Consigne 1
Pouvez-vous recopier à l'identique toutes les lignes des données d'étiquette des organismes, en laissant les images de côté ?

On a encore rien trouvé de mieux que Kipling pour faire de merveilleuses histoires initiatiques pour les gosses... Je ne sais pas pour vous mais moi, être bloqué sur un bateau de pêche pour une saison coupée du monde ça réveille le gamin qui sommeille en moi plus ou moins profondément.

Harvey est un horrible petit merdouilleux fils d'un richissime homme d'affaire qui croit que tout lui est dû. Un bienheureux concours de circonstance le mettra sur le chemin d'un homme fruste au coeur d'or pour une aventure inoubliable.

Derrière le récit initiatique efficacement mené, la vie quotidienne des pêcheurs au long cours est superbement mise en scène, ça sent le poiscaille jusqu'au bout des doigts, chaque geste, chaque vêtement respire une forme de justesse assez rare dans les fictions sur le sujet.

Pour parvenir à un aussi joli résultat, Victor Fleming aura besoin d'un tournage de près d'une année, au large de la Floride ou de la Californie, une vraie vie de troupe qui se sent à l'écran avec une affection palpable entre des acteurs au diapason des personnages bourrus par les embruns.

Données enregistrées

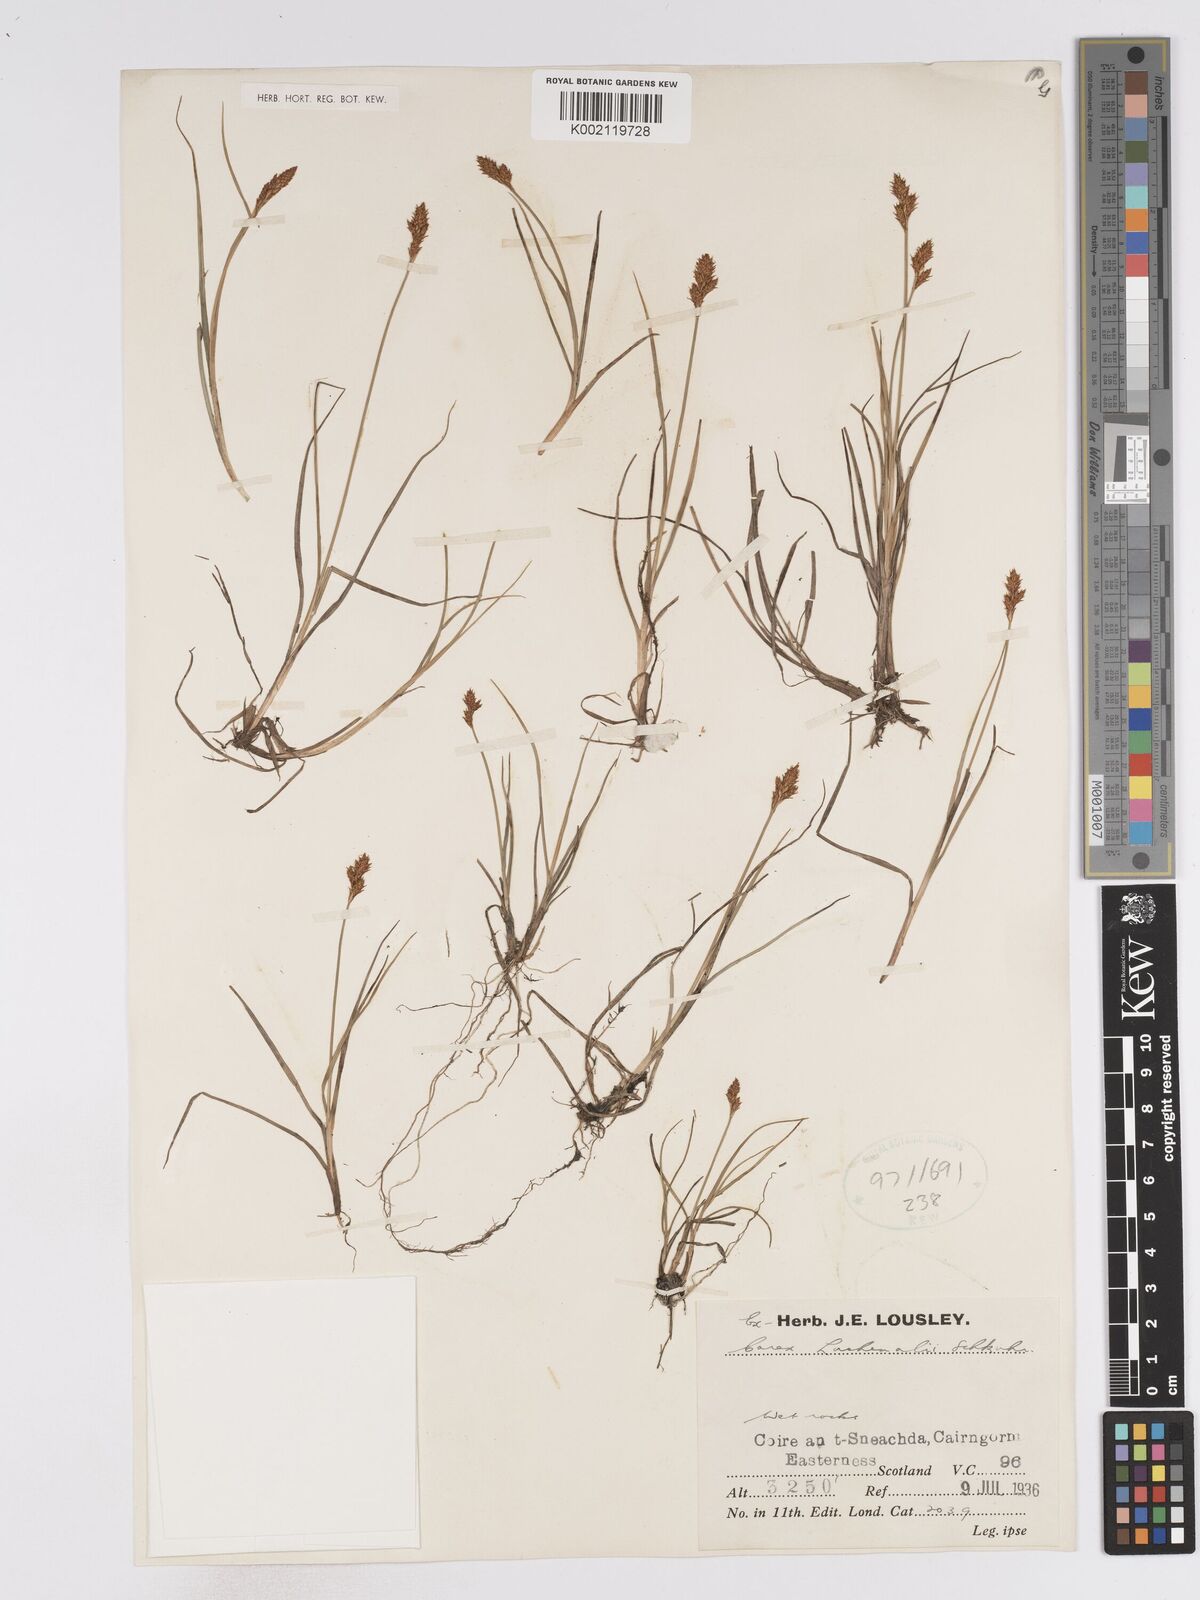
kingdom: Plantae
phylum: Tracheophyta
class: Liliopsida
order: Poales
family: Cyperaceae
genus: Carex
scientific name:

Consigne 2
Comment traduire en anglais cette phrase de la critique de film : « Un bienheureux concours de circonstance le mettra sur le chemin d'un homme fruste au coeur d'or pour une aventure inoubliable. » ?

Réponse complète 1
kingdom: Plantae
phylum: Tracheophyta
class: Liliopsida
order: Poales
family: Cyperaceae
genus: Carex
scientific name:

Réponse complète 2
A blessed turn of circumstance will set him on the path of a rough man with a heart of gold for an unforgettable adventure.